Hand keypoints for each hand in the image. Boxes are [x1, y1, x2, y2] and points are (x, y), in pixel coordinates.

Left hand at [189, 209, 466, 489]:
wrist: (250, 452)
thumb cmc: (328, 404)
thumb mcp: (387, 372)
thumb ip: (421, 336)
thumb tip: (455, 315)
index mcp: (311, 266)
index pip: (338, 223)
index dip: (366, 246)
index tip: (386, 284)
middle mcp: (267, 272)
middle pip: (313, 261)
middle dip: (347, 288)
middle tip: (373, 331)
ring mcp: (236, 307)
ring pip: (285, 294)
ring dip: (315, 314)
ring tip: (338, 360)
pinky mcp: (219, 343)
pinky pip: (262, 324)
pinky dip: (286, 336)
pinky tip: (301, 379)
★ ★ ★ ★ ★ ★ ★
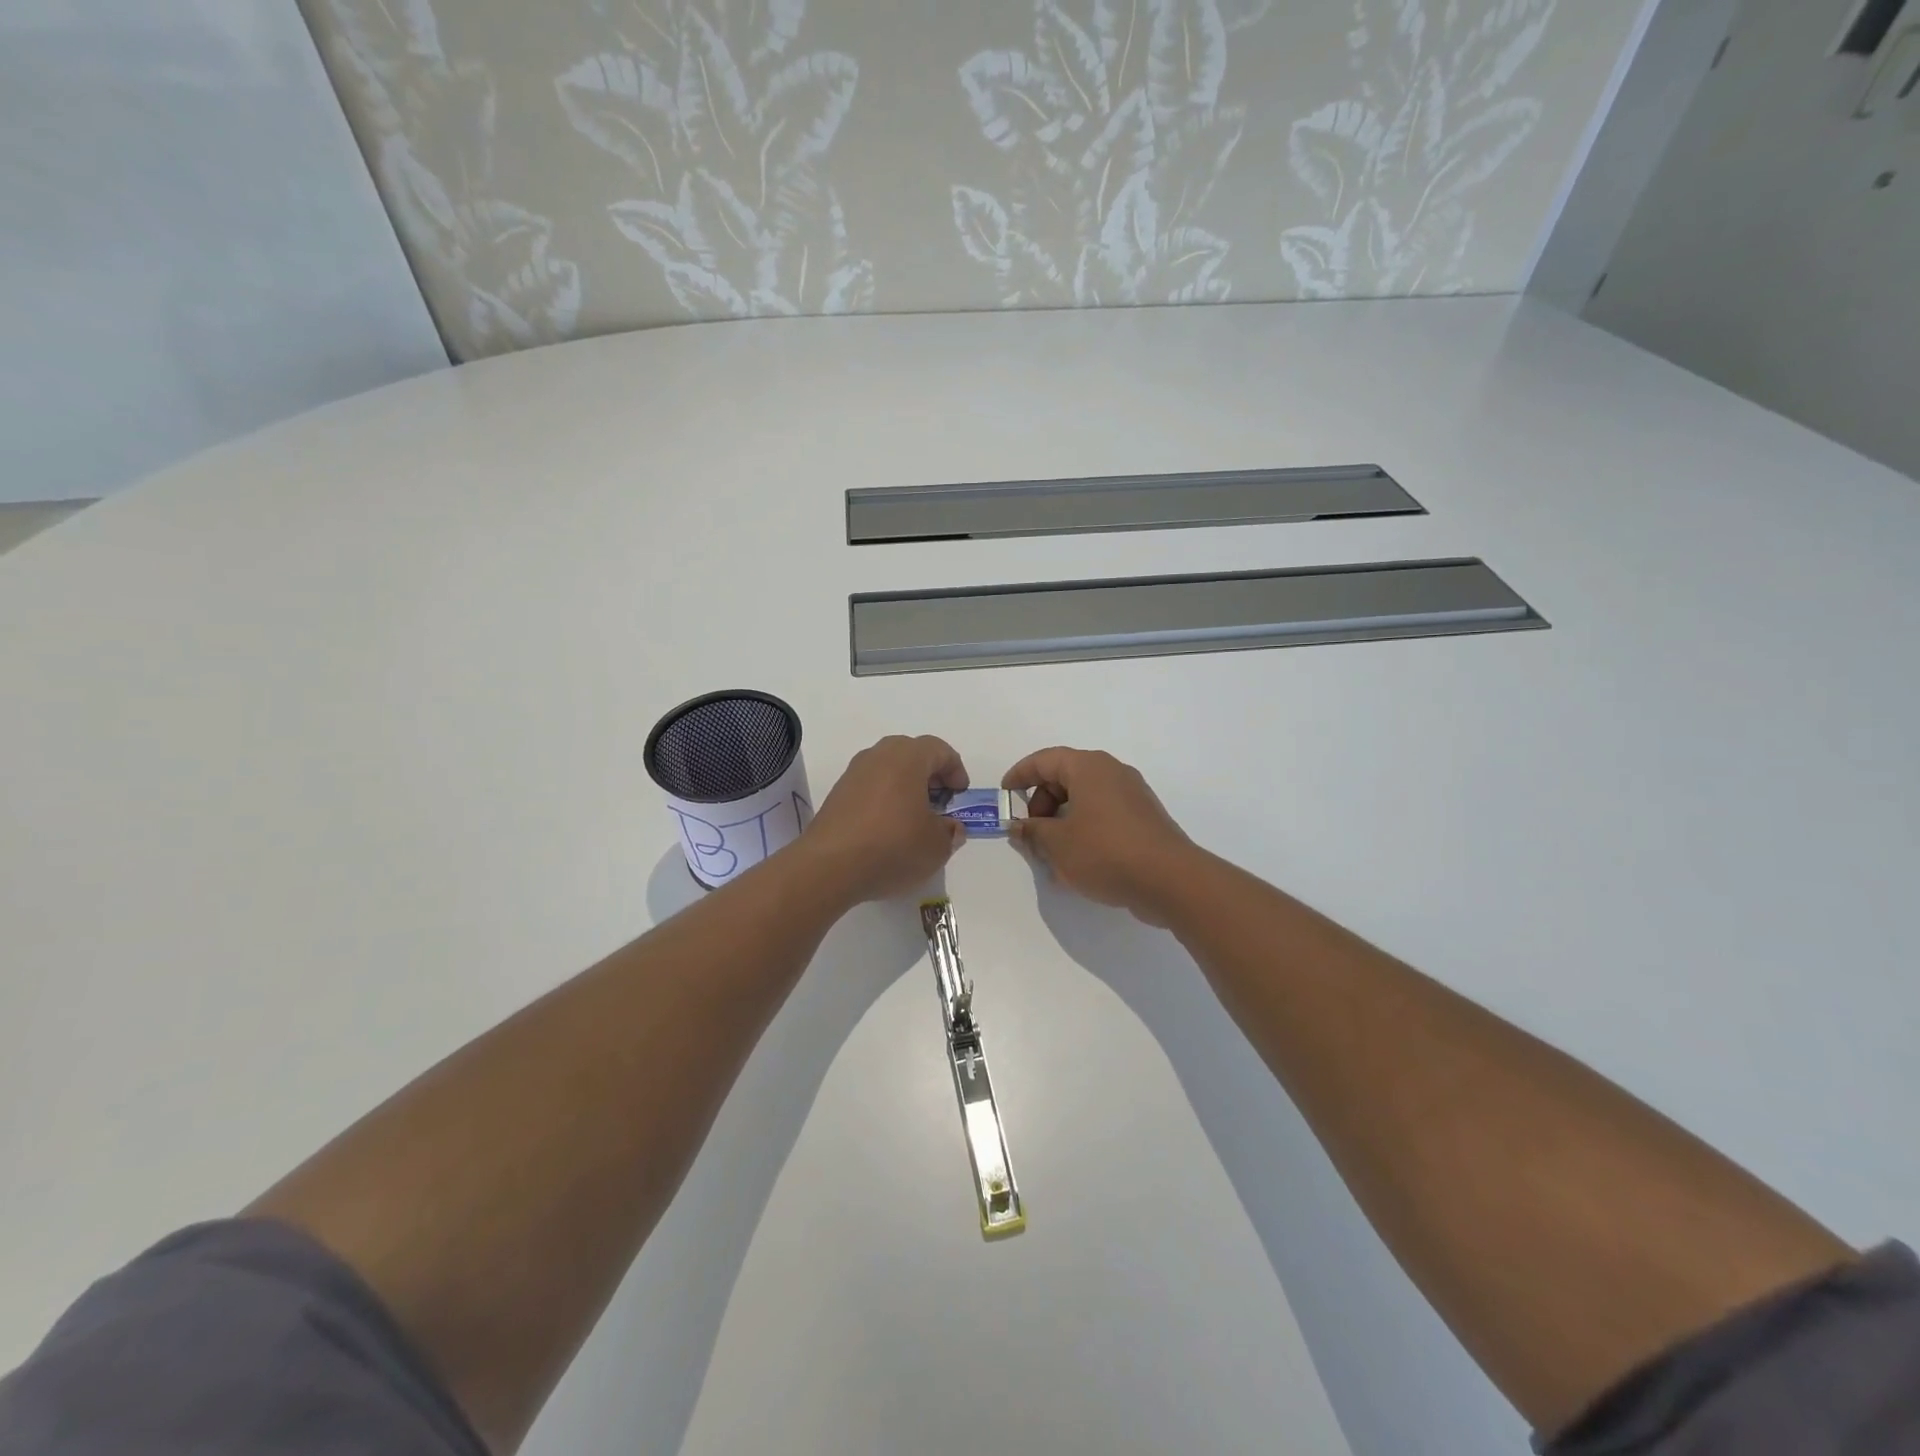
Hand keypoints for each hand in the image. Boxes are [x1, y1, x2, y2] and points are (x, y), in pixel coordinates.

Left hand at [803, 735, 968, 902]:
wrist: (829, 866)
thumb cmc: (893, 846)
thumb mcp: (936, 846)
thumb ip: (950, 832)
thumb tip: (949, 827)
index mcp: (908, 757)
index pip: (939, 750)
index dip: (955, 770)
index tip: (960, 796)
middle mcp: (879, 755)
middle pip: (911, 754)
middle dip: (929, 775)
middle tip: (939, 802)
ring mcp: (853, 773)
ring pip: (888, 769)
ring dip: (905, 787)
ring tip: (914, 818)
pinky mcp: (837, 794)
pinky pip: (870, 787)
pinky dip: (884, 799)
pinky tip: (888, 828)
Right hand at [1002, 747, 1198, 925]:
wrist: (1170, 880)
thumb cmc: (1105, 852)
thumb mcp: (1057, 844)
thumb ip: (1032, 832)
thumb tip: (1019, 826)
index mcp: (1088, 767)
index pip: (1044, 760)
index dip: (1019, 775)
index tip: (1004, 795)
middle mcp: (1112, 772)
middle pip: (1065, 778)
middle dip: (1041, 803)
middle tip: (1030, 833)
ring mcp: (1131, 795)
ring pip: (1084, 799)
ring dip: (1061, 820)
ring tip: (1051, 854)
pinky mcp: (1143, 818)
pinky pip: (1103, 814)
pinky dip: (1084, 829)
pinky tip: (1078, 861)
★ ★ ★ ★ ★ ★ ★
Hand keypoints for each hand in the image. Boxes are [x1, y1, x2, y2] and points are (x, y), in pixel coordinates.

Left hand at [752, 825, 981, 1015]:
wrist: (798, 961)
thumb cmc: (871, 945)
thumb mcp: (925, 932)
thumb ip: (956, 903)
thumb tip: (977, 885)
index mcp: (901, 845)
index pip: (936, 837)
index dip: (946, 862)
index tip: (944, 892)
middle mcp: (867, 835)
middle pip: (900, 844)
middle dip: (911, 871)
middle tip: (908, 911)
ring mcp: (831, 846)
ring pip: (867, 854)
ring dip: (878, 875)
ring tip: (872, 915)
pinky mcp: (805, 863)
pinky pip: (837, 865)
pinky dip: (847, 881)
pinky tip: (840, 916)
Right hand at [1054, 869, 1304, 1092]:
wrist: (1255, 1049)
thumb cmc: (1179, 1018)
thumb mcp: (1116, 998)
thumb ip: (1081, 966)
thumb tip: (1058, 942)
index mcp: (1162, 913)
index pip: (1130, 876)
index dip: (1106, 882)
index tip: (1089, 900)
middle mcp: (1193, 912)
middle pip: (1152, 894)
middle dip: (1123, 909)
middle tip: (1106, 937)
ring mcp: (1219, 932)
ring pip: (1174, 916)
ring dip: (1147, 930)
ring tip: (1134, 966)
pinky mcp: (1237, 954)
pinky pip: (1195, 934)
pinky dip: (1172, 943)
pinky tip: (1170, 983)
★ ★ ★ ★ ★ ★ ★
GOAL OF THE EXERCISE: Go to the line with "ring tip: (914, 818)" in the entries above and repeat every line from there through the line with "ring tip: (1051, 854)", exactly and with no other text.

OUTPUT OF THE EXERCISE:
ring tip: (914, 818)
pinky mcp: (837, 794)
pinky pip: (870, 787)
pinky dip: (884, 799)
pinky tip: (888, 828)
Right hand at [1002, 747, 1198, 925]:
wrist: (1170, 880)
thumb cmc: (1105, 852)
thumb mcp: (1057, 844)
thumb ip: (1032, 832)
thumb tip: (1019, 826)
index mcp: (1088, 767)
index pip: (1044, 760)
index dip: (1019, 775)
index tip: (1004, 795)
middle mcp: (1112, 772)
middle pip: (1065, 778)
middle dip: (1041, 803)
middle tip: (1030, 833)
ring mcp: (1131, 795)
ring pip: (1084, 799)
ring dip: (1061, 820)
ring tip: (1051, 854)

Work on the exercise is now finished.